For purposes hereof, a “change in control” means the following and shall be deemed to occur if any of the following events occurs:

(a) Any person, entity or group, within the meaning of Section 13(d) or 14(d) of the Securities Exchange Act of 1934 (the “Exchange Act”) but excluding the Company and its subsidiaries and any employee benefit or stock ownership plan of the Company or its subsidiaries and also excluding an underwriter or underwriting syndicate that has acquired the Company’s securities solely in connection with a public offering thereof (such person, entity or group being referred to herein as a “Person”) becomes the beneficial owner


(within the meaning of Rule 13d-3 promulgated under the Exchange Act) of 30% or more of either the then outstanding shares of Common Stock or the combined voting power of the Company’s then outstanding securities entitled to vote generally in the election of directors; or

(b) Individuals who, as of the effective date hereof, constitute the Board of Directors of the Company (the “Incumbent Board”) cease for any reason to constitute at least a majority of the Board of Directors of the Company, provided that any individual who becomes a director after the effective date hereof whose election, or nomination for election by the Company’s shareholders, is approved by a vote of at least a majority of the directors then comprising the Incumbent Board shall be considered to be a member of the Incumbent Board unless that individual was nominated or elected by any Person having the power to exercise, through beneficial ownership, voting agreement and/or proxy, 20% or more of either the outstanding shares of Common Stock or the combined voting power of the Company’s then outstanding voting securities entitled to vote generally in the election of directors, in which case that individual shall not be considered to be a member of the Incumbent Board unless such individual’s election or nomination for election by the Company’s shareholders is approved by a vote of at least two-thirds of the directors then comprising the Incumbent Board; or

(c) Consummation by the Company of the sale or other disposition by the Company of all or substantially all of the Company’s assets or a reorganization or merger or consolidation of the Company with any other person, entity or corporation, other than

(i) a reorganization or merger or consolidation that would result in the voting securities of the Company outstanding immediately prior thereto (or, in the case of a reorganization or merger or consolidation that is preceded or accomplished by an acquisition or series of related acquisitions by any Person, by tender or exchange offer or otherwise, of voting securities representing 5% or more of the combined voting power of all securities of the Company, immediately prior to such acquisition or the first acquisition in such series of acquisitions) continuing to represent, either by remaining outstanding or by being converted into voting securities of another entity, more than 50% of the combined voting power of the voting securities of the Company or such other entity outstanding immediately after such reorganization or merger or consolidation (or series of related transactions involving such a reorganization or merger or consolidation), or

(ii) a reorganization or merger or consolidation effected to implement a recapitalization or reincorporation of the Company (or similar transaction) that does not result in a material change in beneficial ownership of the voting securities of the Company or its successor; or

(d) Approval by the shareholders of the Company or an order by a court of competent jurisdiction of a plan of liquidation of the Company.

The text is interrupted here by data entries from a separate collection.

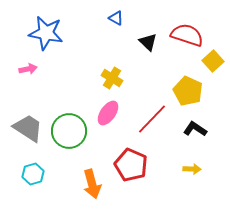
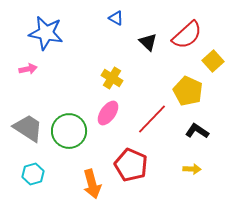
red semicircle: rotated 120 degrees clockwise
black L-shape: moved 2 px right, 2 px down
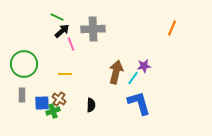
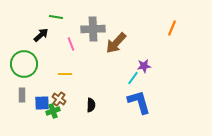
green line: moved 1 px left; rotated 16 degrees counterclockwise
black arrow: moved 21 px left, 4 px down
brown arrow: moved 29 px up; rotated 150 degrees counterclockwise
blue L-shape: moved 1 px up
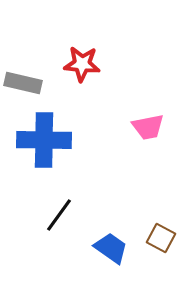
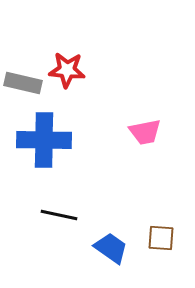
red star: moved 15 px left, 6 px down
pink trapezoid: moved 3 px left, 5 px down
black line: rotated 66 degrees clockwise
brown square: rotated 24 degrees counterclockwise
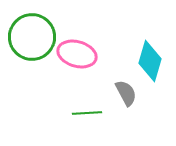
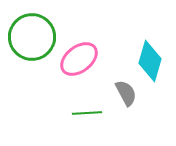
pink ellipse: moved 2 px right, 5 px down; rotated 54 degrees counterclockwise
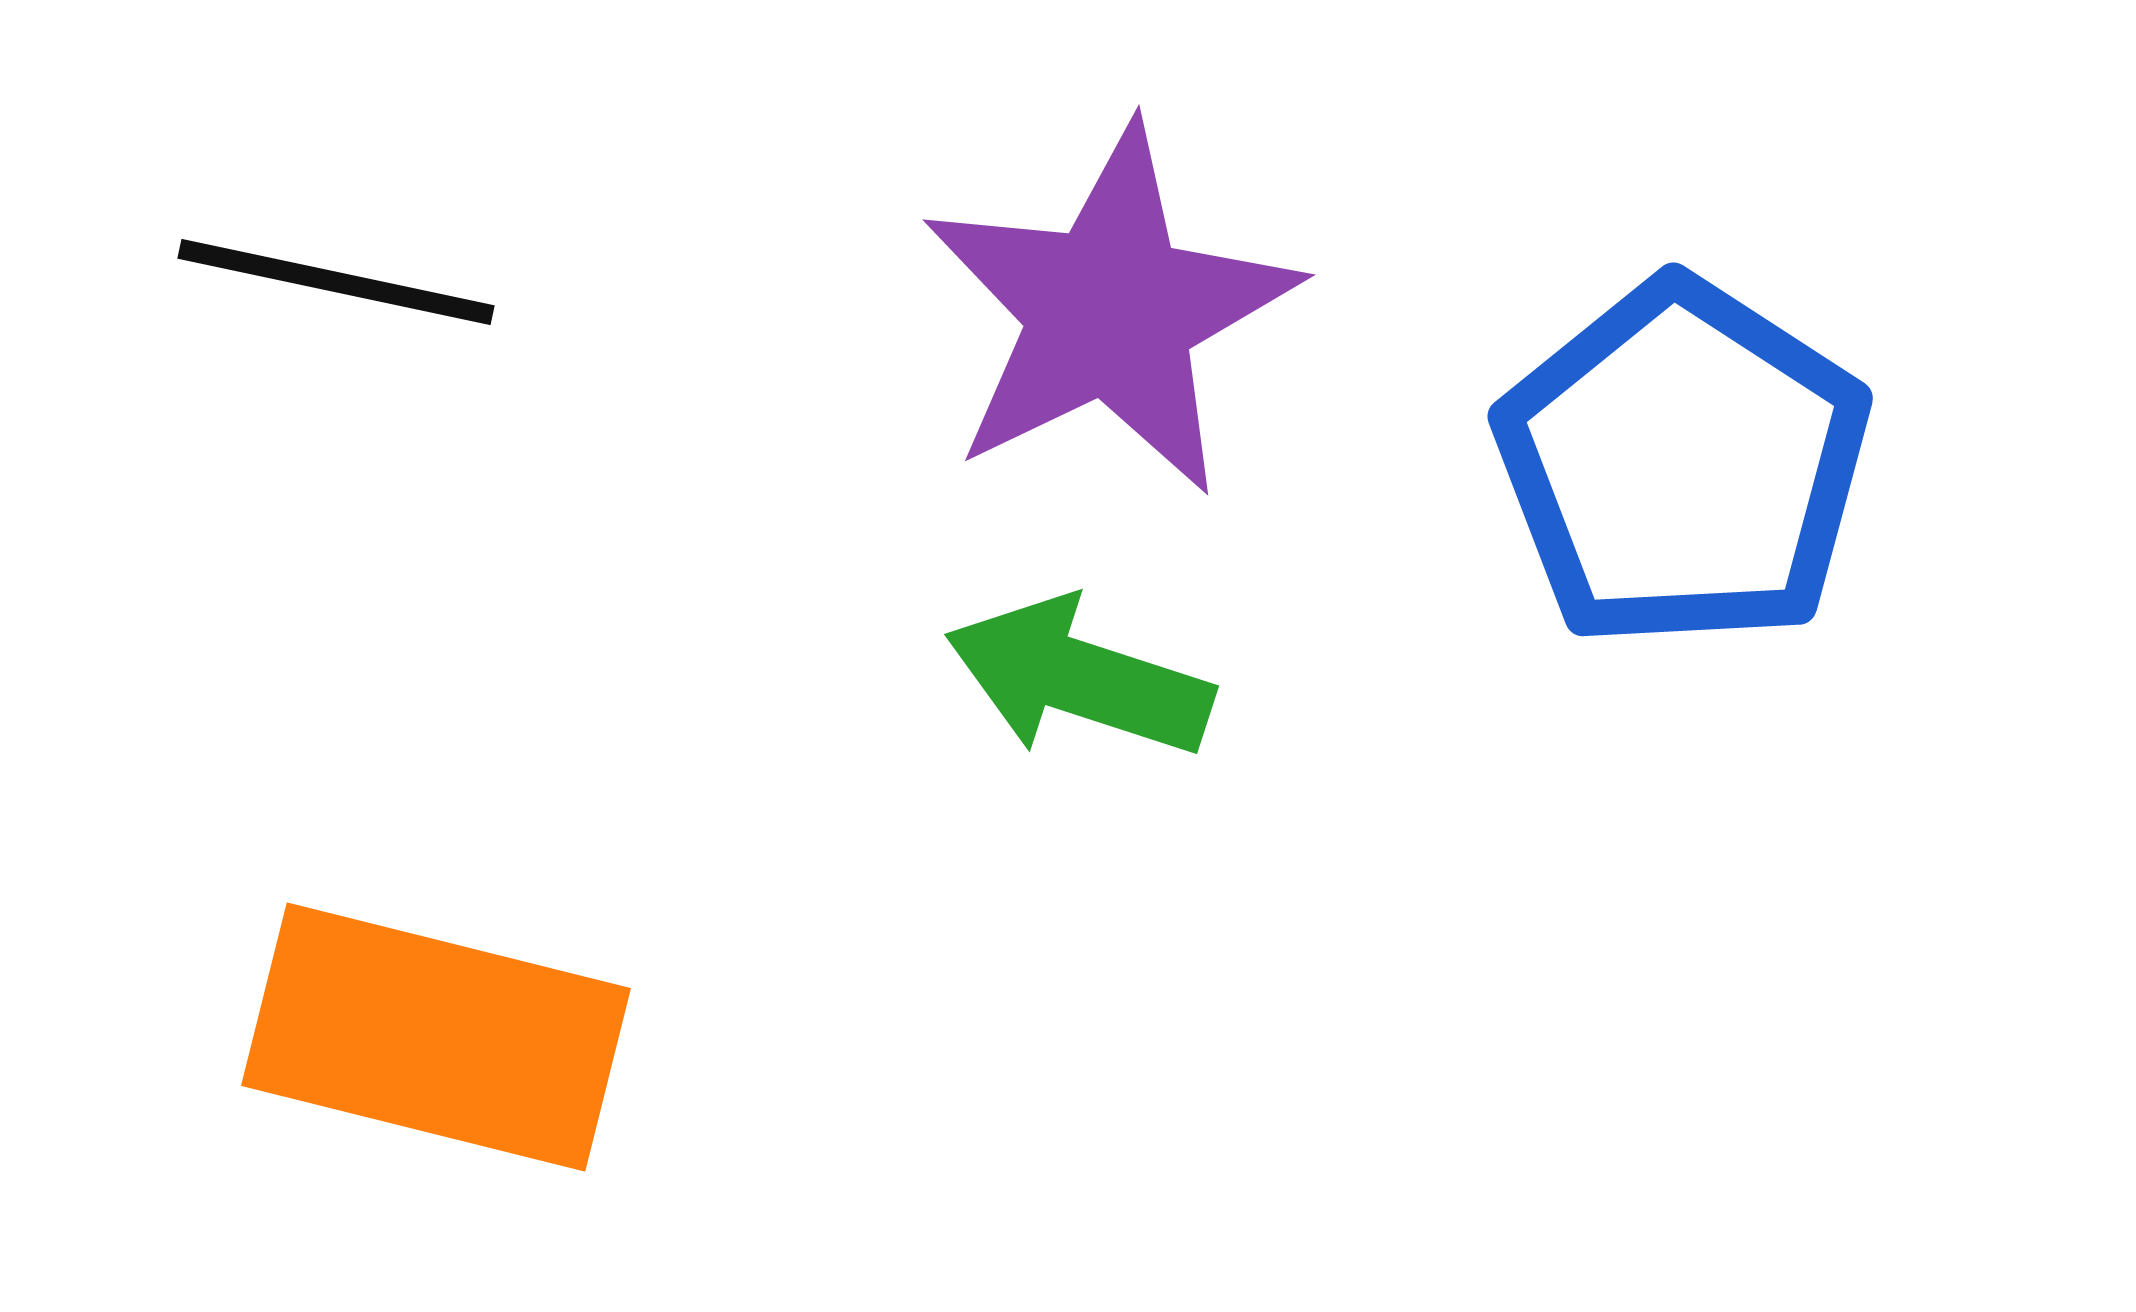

4. Determination by the Board. To the extent that the foregoing adjustments relate to stock or securities of the Company, such adjustments shall be made by the Board, whose determination in that respect shall be final, binding and conclusive. The grant of an option or other award pursuant to the Plan shall not affect in any way the right or power of the Company to make adjustments, reclassifications, reorganizations or changes of its capital or business structure or to merge or to consolidate or to dissolve, liquidate or sell, or transfer all of any part of its business or assets.